Dengler and the others decide to escape when they overhear the guards wanting to kill them so they can return to their villages (the guards are not fed much better than the prisoners, which suggests that Herzog does not see them as one-dimensional action-adventure villains). The middle section of the film is composed of long sequences in which the prisoners endure their daily lives in the camp, plotting and trying to stay alive. Once they escape, it focuses on the hardships endured by Dengler and Martin as they made their way through the countryside, trying to evade capture and overcome the elements as they head toward the border of Thailand and possible rescue. It is here that we can feel Herzog truly sinking into his element, and moments in Rescue Dawn begin to play like reflections of his great masterpiece Aguirre, the Wrath of God (1972), in which a party of Spanish conquistadors in a futile search for gold are driven to death and madness by the Amazonian rainforest.

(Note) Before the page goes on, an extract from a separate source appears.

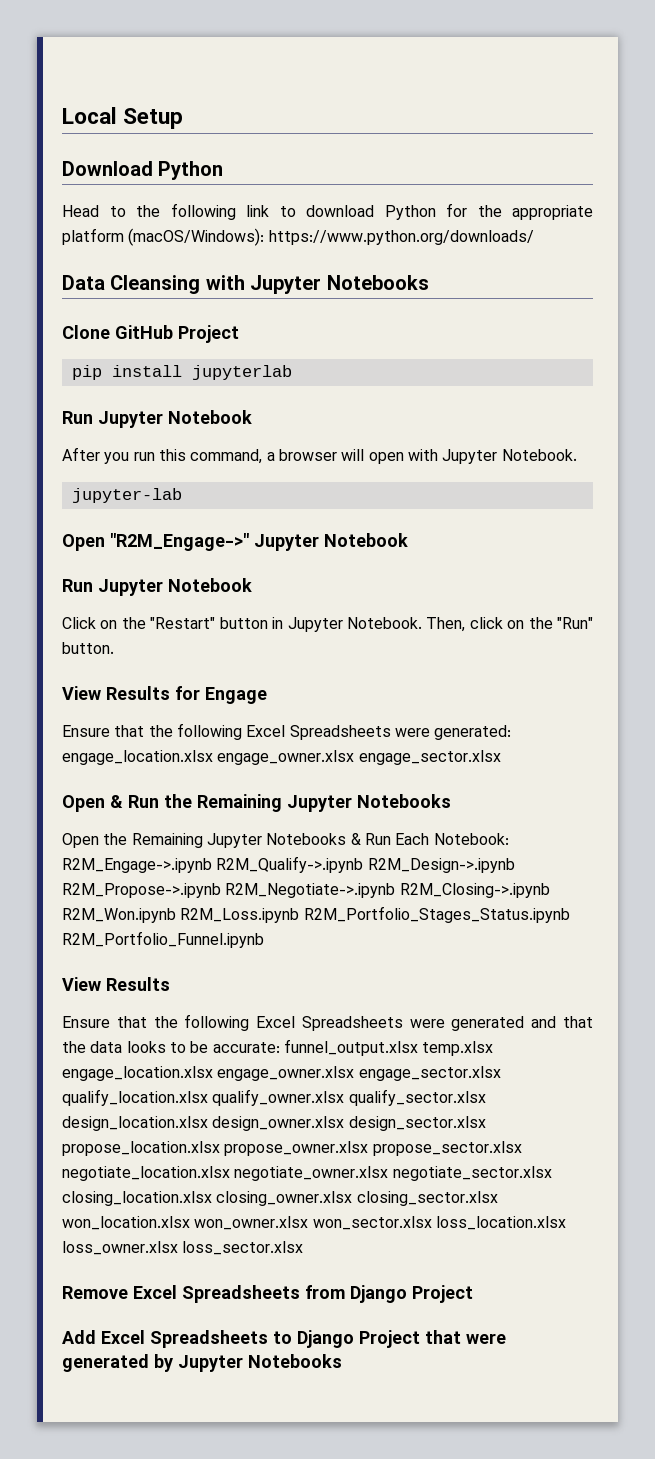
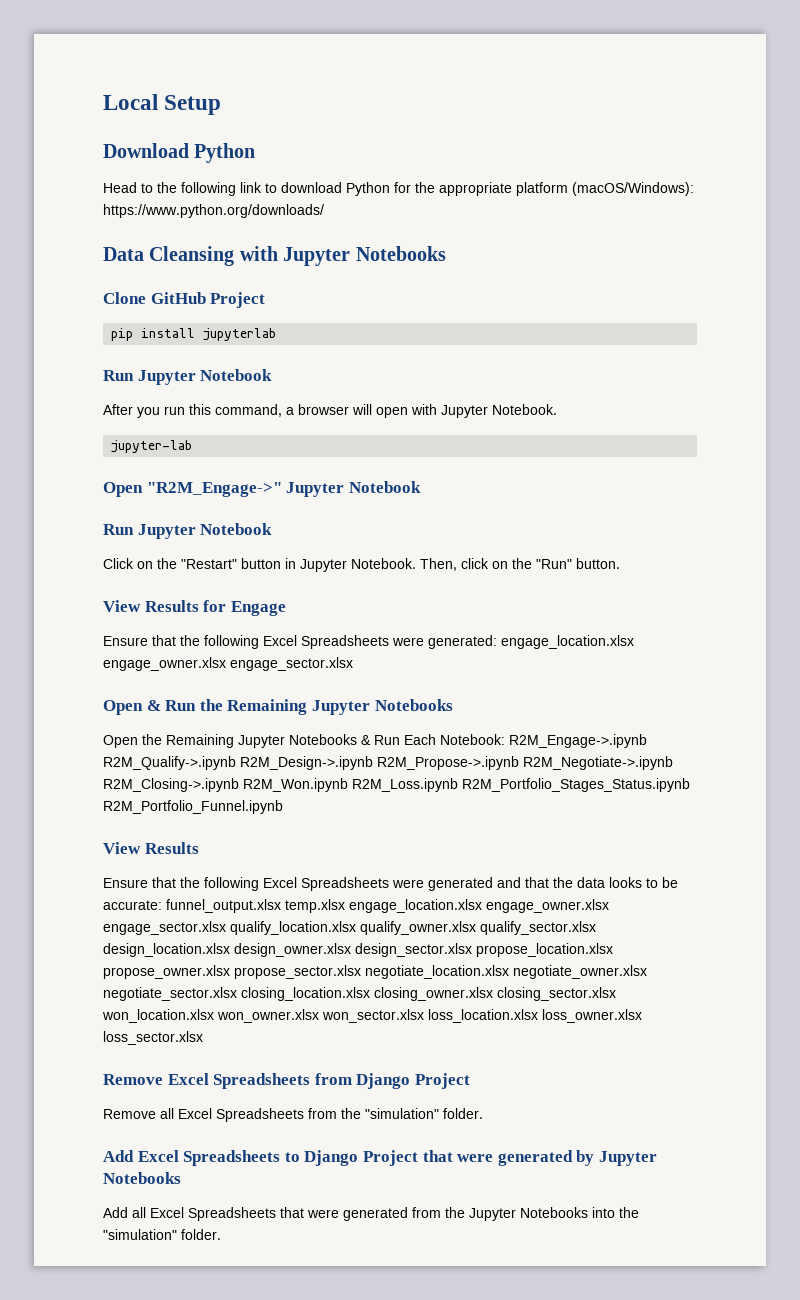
(473, 1294) none -> [103,1108,483,1122] // Remove all Excel Spreadsheets from the "simulation" folder.
(342, 1361) none -> [103,1207,639,1221] [103,1229,221,1240] // Add all Excel Spreadsheets that were generated from the Jupyter Notebooks into the "simulation" folder.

The crucial distinction, though, is that Rescue Dawn is ultimately a story of triumph. It is, in fact, a genuinely uplifting film, which one does not always readily associate with Herzog, the great “madman” the New German Cinema. Dengler's story, amended and exaggerated here and there to emphasize his seemingly superhuman triumph, is one of perseverance and hope, and you can sense that Herzog has a real affinity for the man. He and Dengler had many things in common, most notably their growing up in Nazi Germany and doing everything in their power to throw off the shackles of that history in their adult years (Herzog through the cinema and Dengler by moving to the U.S. and becoming a Navy pilot).
Christian Bale embodies Dengler with raw physicality that few actors would dare embrace; you can literally watch him wasting away as the film progresses, losing all the soft, boyish enthusiasm that characterized him in the first reel until he is a hollowed out skeleton. Yet, as the film emphasizes several times in its closing moments, Dengler was never defeated. He maintained hope throughout his ordeal, and even when he becomes infuriated by the cruelties of fate and miscommunication (in trying to flag down a U.S. chopper at one point, he is shot at and nearly killed because the gunner mistakes him for a Viet Cong soldier), he never lets his soul becomes as emaciated as his body. Rescue Dawn is nothing if not a thrilling adventure story on its mainstream surface, but at its core it is a war of emotions in which Herzog's obsession with death becomes a tortured paean to the indefatigable human desire to survive.